基于paddle实现的SwAV模型

基于paddle框架的Unsupervised Learning of Visual Features by Contrasting Cluster Assignments
实现

注:本项目根目录在/home/aistudio/work/PASSL下

一、论文解读

本项目使用paddle框架复现SwAV模型。无监督图像表示显着缩小了与有监督预训练的差距,特别是最近对比学习方法的成就。这些对比方法通常在线工作,并且依赖于大量显式的成对特征比较,这在计算上具有挑战性。在本文中,作者提出了一种在线算法 SwAV,它利用对比方法而不需要计算成对比较。具体来说,我们的方法同时对数据进行聚类,同时强制为同一图像的不同增强(或视图)生成的聚类分配之间的一致性,而不是像对比学习中那样直接比较特征。简单地说,我们使用交换预测机制,从另一个视图的表示中预测一个视图的集群分配。该方法可以用大批量和小批量进行训练,并且可以扩展到无限量的数据。与以前的对比方法相比,该方法内存效率更高,因为它不需要大型内存库或特殊的动量网络。此外,作者还提出了一种新的数据增强策略 multi-crop,它使用具有不同分辨率的视图混合来代替两个全分辨率视图,而不会增加内存或计算需求。作者通过使用 ResNet-50 在 ImageNet 上实现 75.3% 的 top-1 准确率来验证他们的发现,并且在所有考虑的下游任务上都超过了监督预训练。
在这里插入图片描述

论文:

  • [1] Mathilde Caron, Ishan Misra, Julien Mairal, Priya Goyal, Piotr Bojanowski, Armand Joulin, “Unsupervised Learning of Visual Features by Contrasting Cluster Assignments”, NIPS, 2020.

参考项目:

二、代码复现

2.1 数据集

本项目所使用的数据集为ImageNet2012。该数据集共包含了1000个类别,训练集包含了120W张图像,验证集包含了5W张图像。

# 挂载数据集
tar xf /home/aistudio/.jupyter/lab/workspaces/data/data114241/Light_ILSVRC2012_part_0.tar
tar xf /home/aistudio/.jupyter/lab/workspaces/data/data114746/Light_ILSVRC2012_part_1.tar

2.2 环境依赖

  • 硬件:CPU、GPU

  • 软件:

    • Python 3.7
    • PaddlePaddle-GPU == 2.3.0
cd /home/aistudio/work/PASSL/
pip install -r requirements.txt

2.3 模型的创建

import paddle
import paddle.nn as nn

from .builder import MODELS
from ..backbones import build_backbone
from ..necks import build_neck
from ..heads import build_head


@MODELS.register()
class SwAV(nn.Layer):
    """
    Build a SwAV model with: a backbone, a neck and a head.
    https://arxiv.org/abs/2011.09157
    """
    def __init__(self,
                 backbone,
                 neck=None,
                 head=None,
                 use_synch_bn=True):
        super(SwAV, self).__init__()

        self.backbone = build_backbone(backbone)
        self.neck = build_neck(neck)
        self.head = build_head(head)

        # Convert BatchNorm*d to SyncBatchNorm*d
        if use_synch_bn:
            self.backbone = nn.SyncBatchNorm.convert_sync_batchnorm(self.backbone)
            self.neck = nn.SyncBatchNorm.convert_sync_batchnorm(self.neck)
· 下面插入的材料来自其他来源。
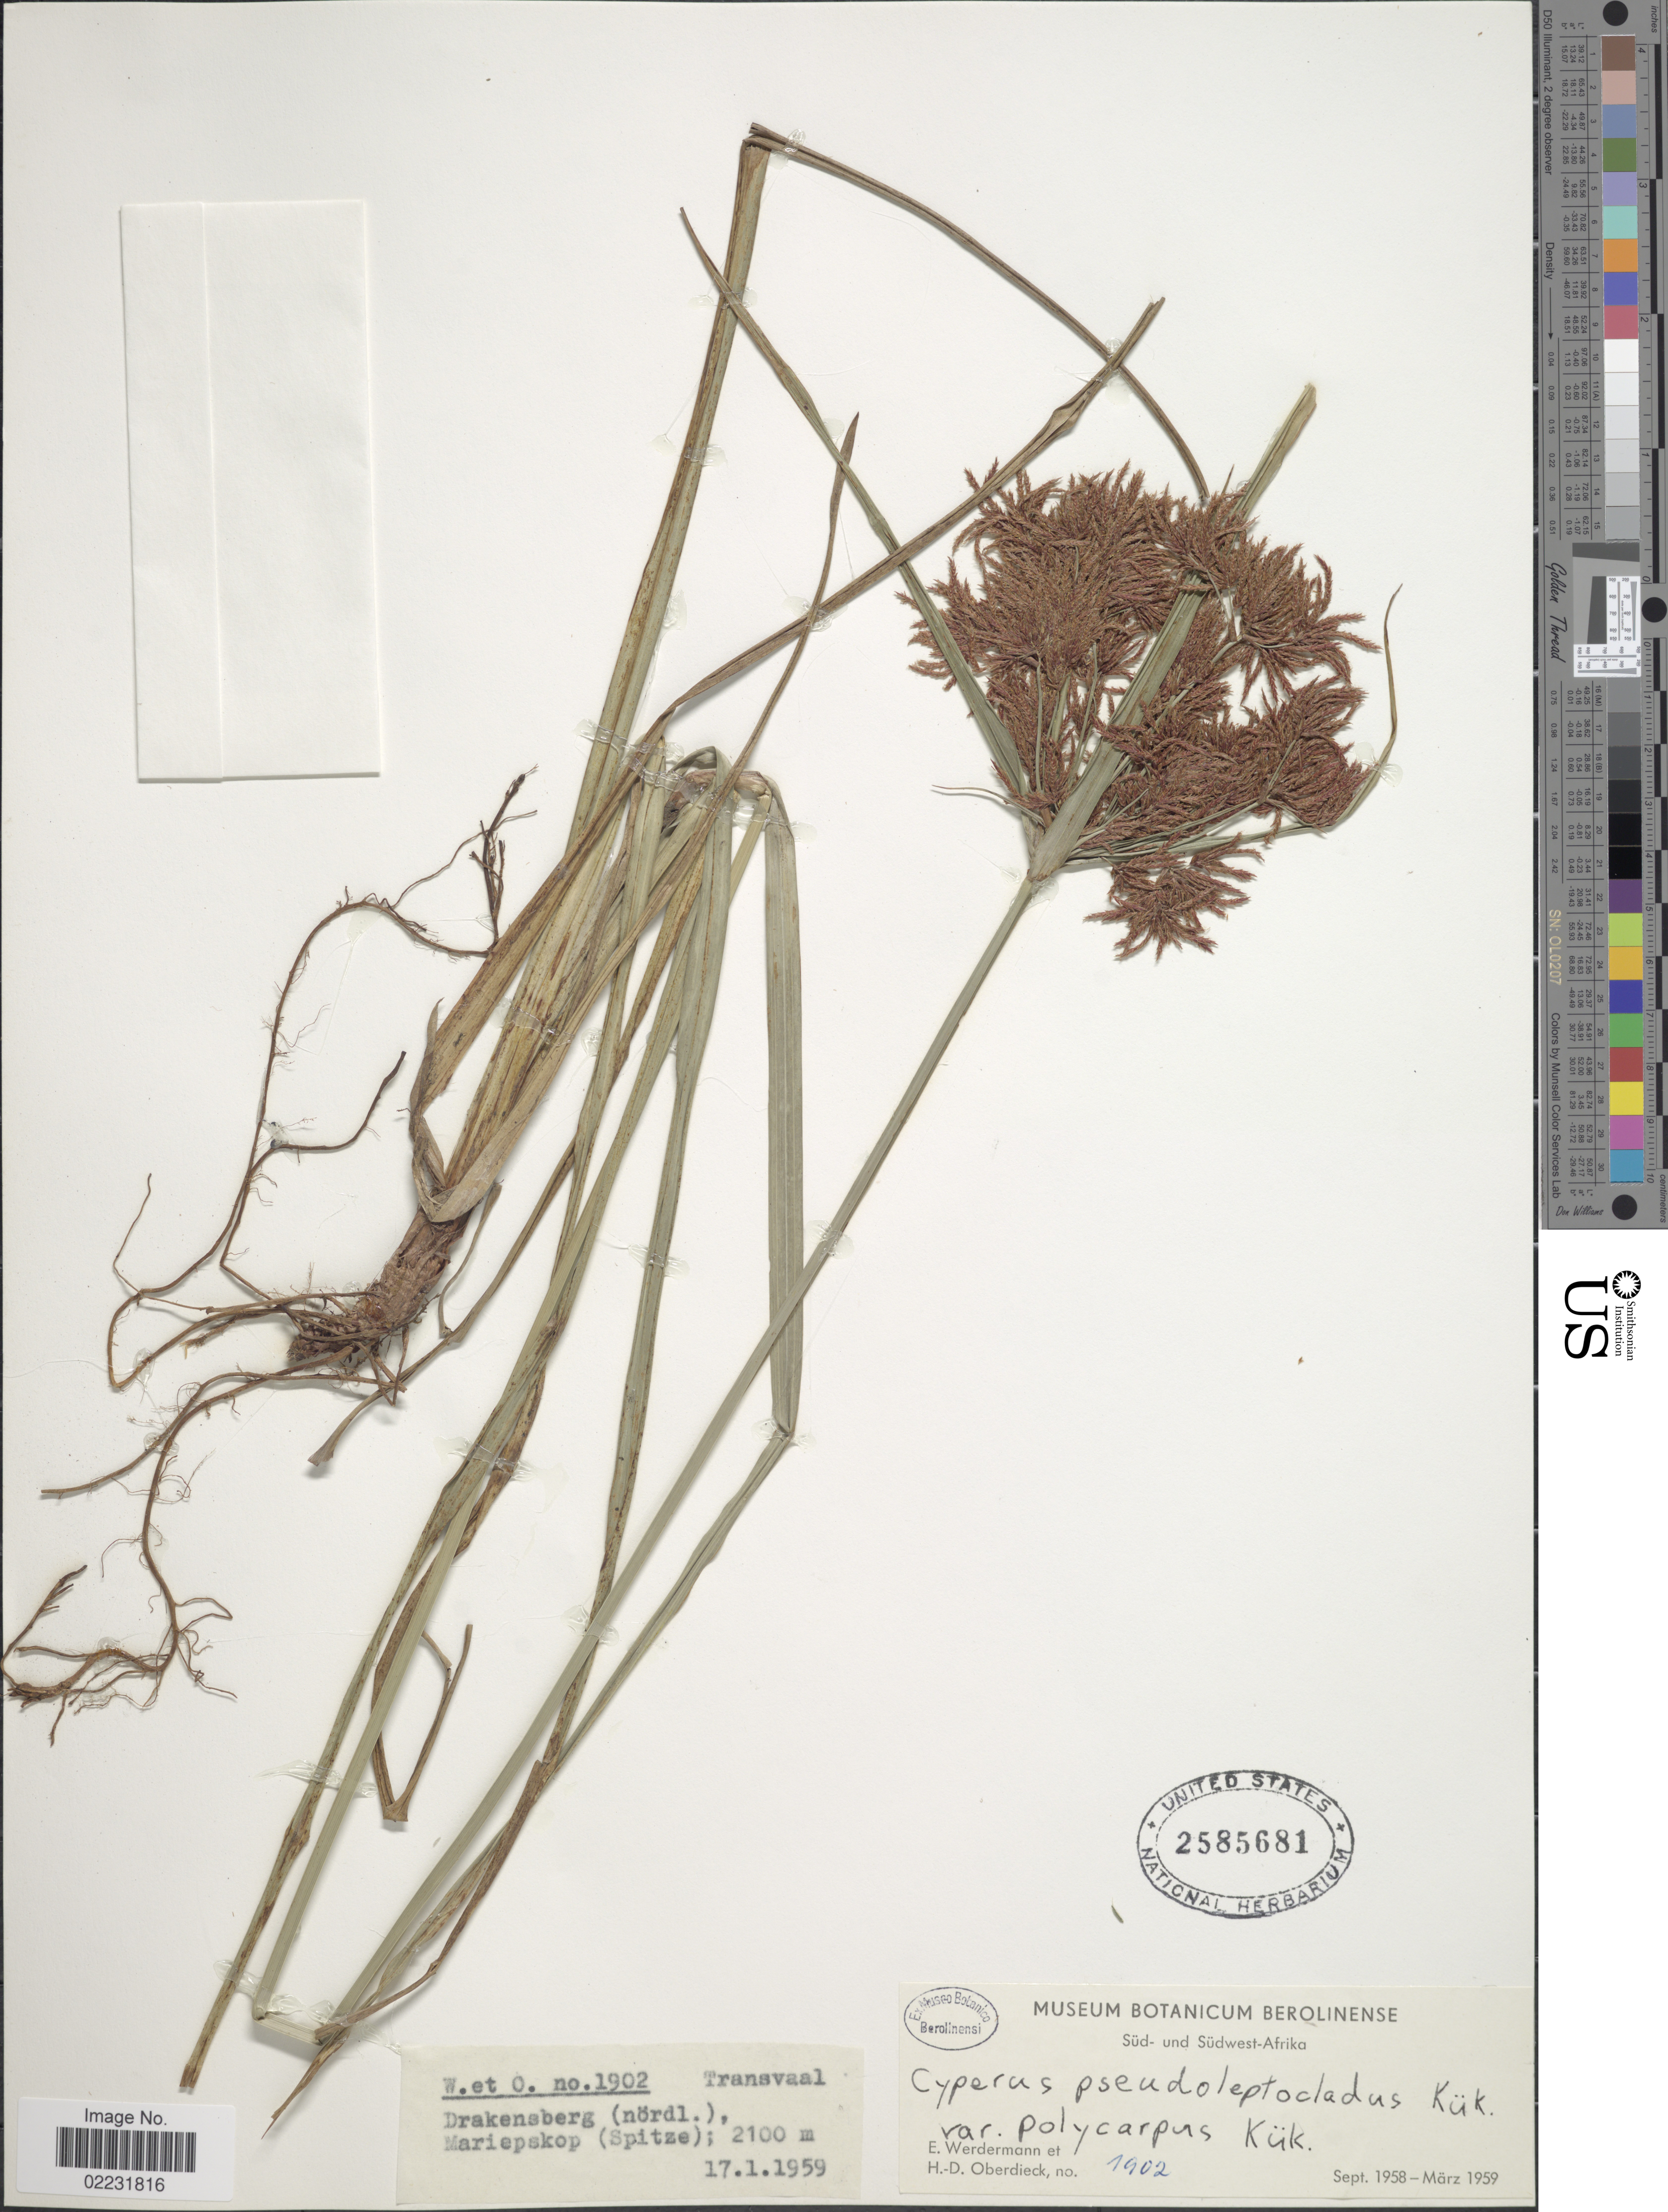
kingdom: Plantae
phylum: Tracheophyta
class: Liliopsida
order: Poales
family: Cyperaceae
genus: Cyperus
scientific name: Cyperus pseudoleptocladus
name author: Kük.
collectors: E. Werdermann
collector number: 1902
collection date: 1958-09/1959-03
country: South Africa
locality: Transvaal, Drakensberg (nordl.), Mariepskop (Spitze), Sud-und Sudwest-Afrika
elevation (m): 2100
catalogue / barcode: US 2585681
    def train_iter(self, *inputs, **kwargs):
        assert isinstance(inputs, (list, tuple))

        # multi-res forward passes
        idx_crops = paddle.cumsum(paddle.unique_consecutive(
                paddle.to_tensor([inp.shape[-1] for inp in inputs]),
                return_counts=True
        )[1], 0)

        start_idx = 0
        output = []
        for end_idx in idx_crops:
            _out = self.backbone(paddle.concat(inputs[start_idx: end_idx]))
            output.append(_out)
            start_idx = end_idx
        output = self.neck(output)
        outputs = self.head(output)
        return outputs

    def forward(self, *inputs, mode='train', **kwargs):
        if mode == 'train':
            return self.train_iter(*inputs, **kwargs)
        else:
            raise Exception("No such mode: {}".format(mode))

2.4 训练

python tools/train.py -c configs/swav/swav_r50_100ep.yaml
class Trainer:
    r"""
    # trainer calling logic:
    #
    #                build_model                               ||    model(BaseModel)
    #                     |                                    ||
    #               build_dataloader                           ||    dataloader
    #                     |                                    ||
    #               build_lr_scheduler                         ||    lr_scheduler
    #                     |                                    ||
    #               build_optimizer                            ||    optimizers
    #                     |                                    ||
    #               build_train_hooks                          ||    train hooks
    #                     |                                    ||
    #               build_custom_hooks                         ||    custom hooks
    #                     |                                    ||
    #                 train loop                               ||    train loop
    #                     |                                    ||
    #      hook(print log, checkpoint, evaluate, ajust lr)     ||    call hook
    #                     |                                    ||
    #                    end                                   \/
    """

    def __init__(self, cfg):
        # base config
        self.logger = logging.getLogger(__name__)
        self.cfg = cfg
        self.output_dir = cfg.output_dir

        dp_rank = dist.get_rank()
        self.log_interval = cfg.log_config.interval

        # set seed
        seed = cfg.get('seed', False)
        if seed:
            seed += dp_rank
            paddle.seed(seed)
            np.random.seed(seed)
            random.seed(seed)

        # set device
        assert cfg['device'] in ['cpu', 'gpu', 'xpu', 'npu']
        self.device = paddle.set_device(cfg['device'])
        self.logger.info('train with paddle {} on {} device'.format(
            paddle.__version__, self.device))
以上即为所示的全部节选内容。